Mailboxes on an Exchange server are stored in a database. The database has an architectural limit of 16GB. If 320 ALL-IN-1 users are each allowed to copy 50MB worth of mail messages and documents to their Exchange mailboxes, the Exchange server database will be full and will be rendered useless. If 640 ALL-IN-1 users are each allowed to copy 25MB worth of data, you have the same problem. For this reason it is vital that your training emphasizes the use of Personal Folder Files (PST's) which can be created on a file server or the user's P.C. These files provide Exchange client accessible storage outside the constraints of the Exchange Server database.
This tool, produced by I/G OpenWare, Inc. is a special purpose tool designed to migrate documents, mail messages and distribution lists from DIGITAL ALL-IN-1 or MailWorks Servers to Microsoft Exchange. The tool prompts for logon information to allow it to connect to both servers. It then presents the user with a hierarchical folder representation of the ALL-IN-1 File Cabinet and the Exchange mailbox, and allows the user to select documents, folders, drawers, or the entire file cabinet for migration to Exchange. The user is able to specify preferences for many things including document conversion. A Lotus ScreenCam Demonstration of the product is available from the company's web site at http://www.openone.com/software/Direct-TO-1/.

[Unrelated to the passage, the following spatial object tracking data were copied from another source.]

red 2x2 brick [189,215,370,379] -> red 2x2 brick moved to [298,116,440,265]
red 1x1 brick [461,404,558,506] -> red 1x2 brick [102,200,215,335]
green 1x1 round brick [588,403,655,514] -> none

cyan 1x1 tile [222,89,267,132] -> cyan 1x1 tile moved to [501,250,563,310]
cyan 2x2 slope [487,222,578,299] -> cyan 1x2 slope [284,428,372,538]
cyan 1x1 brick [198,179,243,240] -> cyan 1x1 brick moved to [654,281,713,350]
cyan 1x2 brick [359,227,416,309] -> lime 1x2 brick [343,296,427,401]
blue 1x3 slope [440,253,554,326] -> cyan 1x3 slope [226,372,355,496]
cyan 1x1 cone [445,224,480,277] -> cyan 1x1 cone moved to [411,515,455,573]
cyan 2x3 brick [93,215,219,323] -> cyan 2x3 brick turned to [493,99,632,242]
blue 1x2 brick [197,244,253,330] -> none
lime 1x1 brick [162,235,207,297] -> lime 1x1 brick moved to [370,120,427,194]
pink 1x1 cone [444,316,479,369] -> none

This driver is a DIGITAL product which enables Exchange clients (Outlook, Exchange, Windows Messaging) to access DIGITAL Office Servers. The DIGITAL Office Server service is added to the user's Exchange profile and the file cabinet appears as another mailbox on the client. The user is able to access mail on both the ALL-IN-1 and Exchange servers from the same client. Further details can be found on the DIGITAL web server at http://www.compaq.com/info/SP6143/SP6143PF.PDF.
Version 3.0 of the product is a 16-bit client and provides MAPI functionality for access to DIGITAL Office Servers and Microsoft Exchange Servers.
After nine years' experience in the Avionics and Electronics industries, the latter five of which included management and programming of real-time computer systems, John Marshall took up the position of Systems Manager with the New South Wales Fire Brigades, where he was responsible for the management, operation and programming of their VMS systems and networks. After 13 years with the New South Wales Fire Brigades, John launched out into the wide world of VMS consulting, where he has been for the past two years. Part of his brief in his most recent consulting assignment has been to migrate some 2,000 users from ALL-IN-1 servers to Exchange.